Comparison of MapR versus other Hadoop distributions

Anonymous | TrustRadius Reviewer
Score 7 out of 10
Vetted Review
Verified User

Overall Satisfaction with MapR

We were implementing a fully relational database on top of HBase. This was not a "SQL on Hadoop" project where we supported a subset of SQL. We developed a fully SQL-92 (partially SQL-99) compliant database on top of HBase. We supported all three major commercial distributions of HBase (Cloudera, Hortonworks, and MapR).
  • MapR had very fast I/O throughput. The write speed was several times faster than what we could achieve with the other Hadoop vendors (Cloudera and Hortonworks). This is because MapR does not use HDFS, which is essentially a "meta filesystem". HDFS is built on top of the filesystem provided by the OS. MapR has their filesystem called MapR-FS, which is a true filesystem and accesses the raw disk drives.

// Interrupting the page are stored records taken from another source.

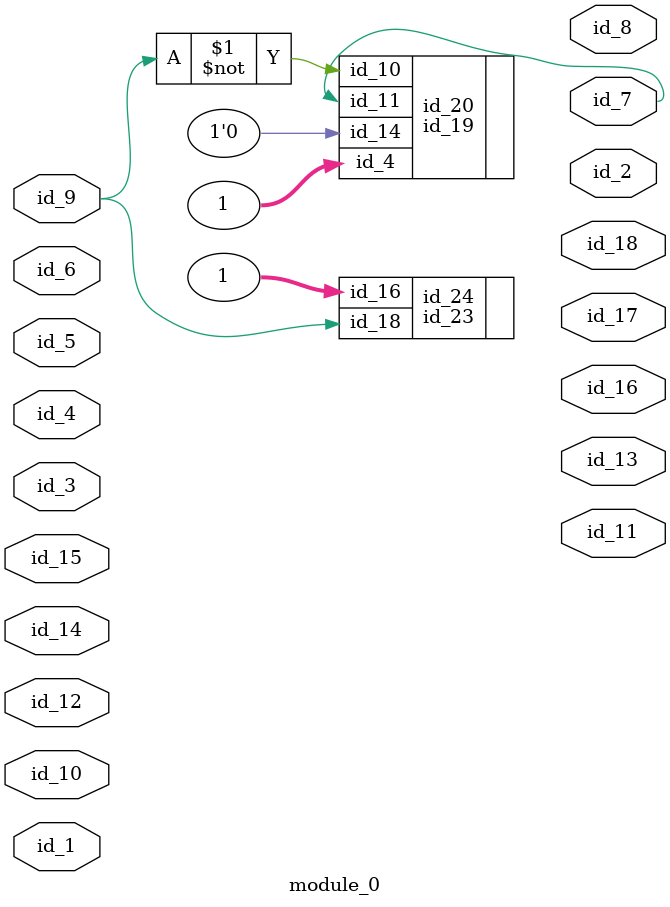
<source format=v>
module module_0 (
    id_1,
    id_2,
    id_3,
    id_4,
    id_5,
    id_6,
    id_7,
    id_8,
    id_9,
    id_10,
    id_11,
    id_12,
    id_13,
    id_14,
    id_15,
    id_16,
    id_17,
    id_18
);
  output id_18;
  output id_17;
  output id_16;
  input id_15;
  input id_14;
  output id_13;
  input id_12;
  output id_11;
  input id_10;
  input id_9;
  output id_8;
  output id_7;
  input id_6;
  input id_5;
  input id_4;
  input id_3;
  output id_2;
  input id_1;
  id_19 id_20 (
      .id_14(1'h0),
      .id_10(~id_9),
      .id_4 (1),
      .id_11(id_7)
  );
  id_21 id_22 (
      .id_18(id_10),
      .id_18(id_17[id_13]),
      .id_5 (1'b0)
  );
  id_23 id_24 (
      .id_16(1),
      .id_18(id_9)
  );
endmodule

</source>
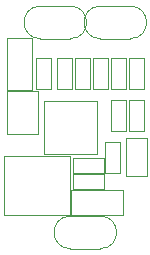
<source format=gbr>
%TF.FileFunction,*%
%FSLAX46Y46*%
G04 Gerber Fmt 4.6, Leading zero omitted, Abs format (unit mm)*
G04 Created by KiCad (PCBNEW (2014-12-19 BZR 5328)-product) date 23/12/2014 01:10:06*
%MOMM*%
G01*
G04 APERTURE LIST*
%ADD10C,0.127000*%
%ADD11C,0.050000*%
G04 APERTURE END LIST*
D10*
D11*
X129626000Y-94175000D02*
X134026000Y-94175000D01*
X134026000Y-94175000D02*
X134026000Y-96325000D01*
X134026000Y-96325000D02*
X129626000Y-96325000D01*
X129626000Y-94175000D02*
X129626000Y-96325000D01*
X132364000Y-92822000D02*
X132364000Y-94122000D01*
X132364000Y-94122000D02*
X129764000Y-94122000D01*
X129764000Y-94122000D02*
X129764000Y-92822000D01*
X129764000Y-92822000D02*
X132364000Y-92822000D01*
X132362498Y-91476811D02*
X132362498Y-92776811D01*
X132362498Y-92776811D02*
X129762498Y-92776811D01*
X129762498Y-92776811D02*
X129762498Y-91476811D01*
X129762498Y-91476811D02*
X132362498Y-91476811D01*
X136003000Y-89840000D02*
X136003000Y-93040000D01*
X136003000Y-93040000D02*
X134253000Y-93040000D01*
X134253000Y-93040000D02*
X134253000Y-89840000D01*
X134253000Y-89840000D02*
X136003000Y-89840000D01*
X133746000Y-92740000D02*
X132446000Y-92740000D01*
X132446000Y-92740000D02*
X132446000Y-90140000D01*
X132446000Y-90140000D02*
X133746000Y-90140000D01*
X133746000Y-90140000D02*
X133746000Y-92740000D01*
X126604000Y-83028000D02*
X127904000Y-83028000D01*
X127904000Y-83028000D02*
X127904000Y-85628000D01*
X127904000Y-85628000D02*
X126604000Y-85628000D01*
X126604000Y-85628000D02*
X126604000Y-83028000D01*
X124147000Y-85766000D02*
X124147000Y-81366000D01*
X124147000Y-81366000D02*
X126297000Y-81366000D01*
X126297000Y-81366000D02*
X126297000Y-85766000D01*
X124147000Y-85766000D02*
X126297000Y-85766000D01*
X129540000Y-99165000D02*
X132080000Y-99165000D01*
X129540000Y-96415000D02*
X132080000Y-96415000D01*
X132080000Y-99165000D02*
G75*
G03X132080000Y-96415000I0J1375000D01*
G01*
X129540000Y-96415000D02*
G75*
G03X129540000Y-99165000I0J-1375000D01*
G01*
X127000000Y-81385000D02*
X129540000Y-81385000D01*
X127000000Y-78635000D02*
X129540000Y-78635000D01*
X129540000Y-81385000D02*
G75*
G03X129540000Y-78635000I0J1375000D01*
G01*
X127000000Y-78635000D02*
G75*
G03X127000000Y-81385000I0J-1375000D01*
G01*
X132080000Y-81385000D02*
X134620000Y-81385000D01*
X132080000Y-78635000D02*
X134620000Y-78635000D01*
X134620000Y-81385000D02*
G75*
G03X134620000Y-78635000I0J1375000D01*
G01*
X132080000Y-78635000D02*
G75*
G03X132080000Y-81385000I0J-1375000D01*
G01*
X127290000Y-86650000D02*
X131790000Y-86650000D01*
X131790000Y-86650000D02*
X131790000Y-91150000D01*
X131790000Y-91150000D02*
X127290000Y-91150000D01*
X127290000Y-91150000D02*
X127290000Y-86650000D01*
X123915520Y-91317440D02*
X123915520Y-96317440D01*
X123915520Y-96317440D02*
X129515520Y-96317440D01*
X129515520Y-96317440D02*
X129515520Y-91317440D01*
X129515520Y-91317440D02*
X123915520Y-91317440D01*
X124176000Y-89480000D02*
X124176000Y-85780000D01*
X124176000Y-85780000D02*
X126776000Y-85780000D01*
X126776000Y-85780000D02*
X126776000Y-89480000D01*
X126776000Y-89480000D02*
X124176000Y-89480000D01*
X129906000Y-83028000D02*
X131206000Y-83028000D01*
X131206000Y-83028000D02*
X131206000Y-85628000D01*
X131206000Y-85628000D02*
X129906000Y-85628000D01*
X129906000Y-85628000D02*
X129906000Y-83028000D01*
X129682000Y-85628000D02*
X128382000Y-85628000D01*
X128382000Y-85628000D02*
X128382000Y-83028000D01*
X128382000Y-83028000D02*
X129682000Y-83028000D01*
X129682000Y-83028000D02*
X129682000Y-85628000D01*
X131430000Y-83028000D02*
X132730000Y-83028000D01*
X132730000Y-83028000D02*
X132730000Y-85628000D01*
X132730000Y-85628000D02*
X131430000Y-85628000D01*
X131430000Y-85628000D02*
X131430000Y-83028000D01*
X132954000Y-83028000D02*
X134254000Y-83028000D01*
X134254000Y-83028000D02*
X134254000Y-85628000D01*
X134254000Y-85628000D02*
X132954000Y-85628000D01*
X132954000Y-85628000D02*
X132954000Y-83028000D01*
X134478000Y-83028000D02*
X135778000Y-83028000D01*
X135778000Y-83028000D02*
X135778000Y-85628000D01*
X135778000Y-85628000D02*
X134478000Y-85628000D01*
X134478000Y-85628000D02*
X134478000Y-83028000D01*
X134478000Y-86584000D02*
X135778000Y-86584000D01*
X135778000Y-86584000D02*
X135778000Y-89184000D01*
X135778000Y-89184000D02*
X134478000Y-89184000D01*
X134478000Y-89184000D02*
X134478000Y-86584000D01*
X134254000Y-89184000D02*
X132954000Y-89184000D01*
X132954000Y-89184000D02*
X132954000Y-86584000D01*
X132954000Y-86584000D02*
X134254000Y-86584000D01*
X134254000Y-86584000D02*
X134254000Y-89184000D01*
M02*

</source>
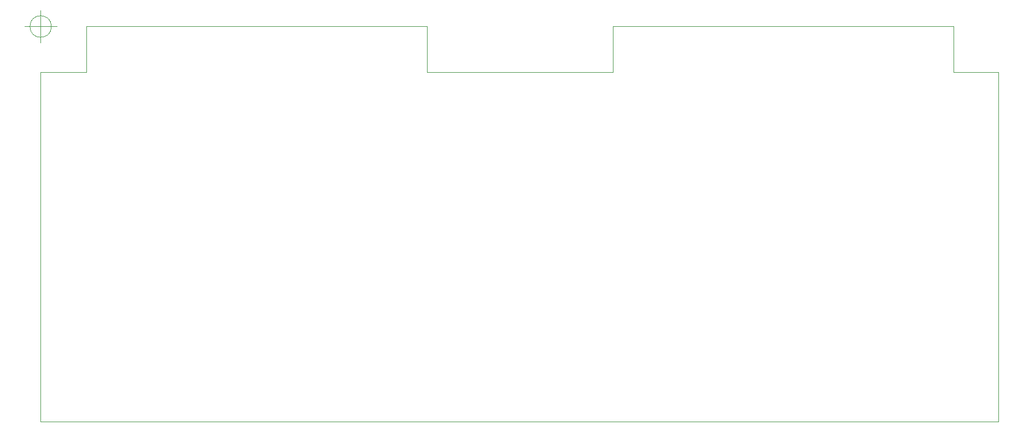
<source format=gbr>
G04 #@! TF.GenerationSoftware,KiCad,Pcbnew,5.1.5+dfsg1-2build2*
G04 #@! TF.CreationDate,2022-01-17T18:31:12+07:00*
G04 #@! TF.ProjectId,AMPP_V0,414d5050-5f56-4302-9e6b-696361645f70,rev?*
G04 #@! TF.SameCoordinates,Original*
G04 #@! TF.FileFunction,Profile,NP*
%FSLAX46Y46*%
G04 Gerber Fmt 4.6, Leading zero omitted, Abs format (unit mm)*
G04 Created by KiCad (PCBNEW 5.1.5+dfsg1-2build2) date 2022-01-17 18:31:12*
%MOMM*%
%LPD*%
G04 APERTURE LIST*
%ADD10C,0.050000*%
G04 APERTURE END LIST*
D10*
X1666666Y0D02*
G75*
G03X1666666Y0I-1666666J0D01*
G01*
X-2500000Y0D02*
X2500000Y0D01*
X0Y2500000D02*
X0Y-2500000D01*
X141351000Y-7061200D02*
X148336000Y-7061200D01*
X141351000Y50800D02*
X141351000Y-7061200D01*
X88646000Y50800D02*
X141351000Y50800D01*
X88646000Y-7061200D02*
X88646000Y50800D01*
X59817000Y-7061200D02*
X88646000Y-7061200D01*
X59817000Y50800D02*
X59817000Y-7061200D01*
X7112000Y50800D02*
X59817000Y50800D01*
X7112000Y-7061200D02*
X7112000Y50800D01*
X0Y-7061200D02*
X7112000Y-7061200D01*
X148336000Y-61163200D02*
X148336000Y-7061200D01*
X0Y-61163200D02*
X148336000Y-61163200D01*
X0Y-7061200D02*
X0Y-61163200D01*
M02*

</source>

  • The MapR filesystem is very easy to integrate with other Linux filesystems. When working with HDFS from Apache Hadoop, you usually have to use either the HDFS API or various Hadoop/HDFS command line utilities to interact with HDFS. You cannot use command line utilities native to the host operation system, which is usually Linux. At least, it is not easily done without setting up NFS, gateways, etc. With MapR-FS, you can mount the filesystem within Linux and use the standard Unix commands to manipulate files.
  • The HBase distribution provided by MapR is very similar to the Apache HBase distribution. Cloudera and Hortonworks add GUIs and other various tools on top of their HBase distributions. The MapR HBase distribution is very similar to the Apache distribution, which is nice if you are more accustomed to using Apache HBase.

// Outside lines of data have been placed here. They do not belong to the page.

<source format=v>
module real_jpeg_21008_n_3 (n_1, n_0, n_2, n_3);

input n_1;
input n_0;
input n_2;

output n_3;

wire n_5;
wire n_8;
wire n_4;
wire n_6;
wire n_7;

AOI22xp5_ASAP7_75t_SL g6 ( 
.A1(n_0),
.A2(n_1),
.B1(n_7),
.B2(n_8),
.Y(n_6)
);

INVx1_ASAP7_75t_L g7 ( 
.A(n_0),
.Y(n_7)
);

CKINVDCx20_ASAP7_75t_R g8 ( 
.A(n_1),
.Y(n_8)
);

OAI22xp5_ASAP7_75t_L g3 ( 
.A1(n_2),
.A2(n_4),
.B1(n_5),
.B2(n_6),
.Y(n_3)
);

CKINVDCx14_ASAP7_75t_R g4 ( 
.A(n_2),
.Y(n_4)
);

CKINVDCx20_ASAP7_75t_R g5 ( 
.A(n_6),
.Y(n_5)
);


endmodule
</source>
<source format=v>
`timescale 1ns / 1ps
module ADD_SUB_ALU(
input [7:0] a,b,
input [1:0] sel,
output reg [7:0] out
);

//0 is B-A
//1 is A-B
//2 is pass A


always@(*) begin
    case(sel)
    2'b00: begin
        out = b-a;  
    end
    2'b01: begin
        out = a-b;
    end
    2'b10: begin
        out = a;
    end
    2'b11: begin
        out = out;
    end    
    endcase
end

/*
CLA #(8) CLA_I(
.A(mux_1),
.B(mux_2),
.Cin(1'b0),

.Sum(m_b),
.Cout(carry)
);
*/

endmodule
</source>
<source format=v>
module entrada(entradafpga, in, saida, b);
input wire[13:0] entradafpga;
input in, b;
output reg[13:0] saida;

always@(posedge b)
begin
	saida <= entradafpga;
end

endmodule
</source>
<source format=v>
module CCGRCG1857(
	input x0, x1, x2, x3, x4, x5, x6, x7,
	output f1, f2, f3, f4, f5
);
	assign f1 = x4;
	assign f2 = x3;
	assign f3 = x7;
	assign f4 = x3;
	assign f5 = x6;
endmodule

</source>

  • The MapR web UI console is pretty basic. When you compare it to Cloudera Manager and Apache Ambari (ships with Hortonworks), it is definitely in third place. MapR has definitely invested heavily in file system performance with their MapR-FS, but they should invest a bit more in making it easier to administer and manage a MapR cluster.
  • MapR should tune their MapR-FS to work better with HBase. Once again, MapR-FS has invested heavily in their own proprietary technology such as the MapR-DB in this case. MapR-DB is a "wire compatible" version of HBase, but it is a bit of a different beast from HBase. What this means is that we ran into performance issues when running vanilla HBase on MapR-FS. Basically, the write throughput was so amazingly fast for the MapR-FS that it caused compaction storms with HBase. Slowing down the HBase flushes actually improved overall system throughput for HBase on MapR-FS.
  • We were selling our Hadoop RDBMS as a traditional software product and there were several prospects who were interested because we supported MapR since MapR has a strong reputation for performance. I cannot comment on whether those deals were closed or not.
We supported all three Hadoop vendors with our Hadoop RDBMS product. Here's how I see the commercial Hadoop distribution world. If you need raw performance and don't mind proprietary technology, go with MapR. If you care about the most pure open source, go with Hortonworks. If you like web UI's and ease of use, go with Cloudera.
If you need Hadoop and just need raw speed for I/O and have a Hadoop savvy group of engineers who don't need/like web UIs, then MapR is a great fit for you. If you are new to Hadoop or have DevOps folks that are not Hadoop gurus, choosing MapR as your Hadoop vendor will have a steeper learning curve as you will need to do more training and build more admin consoles for them.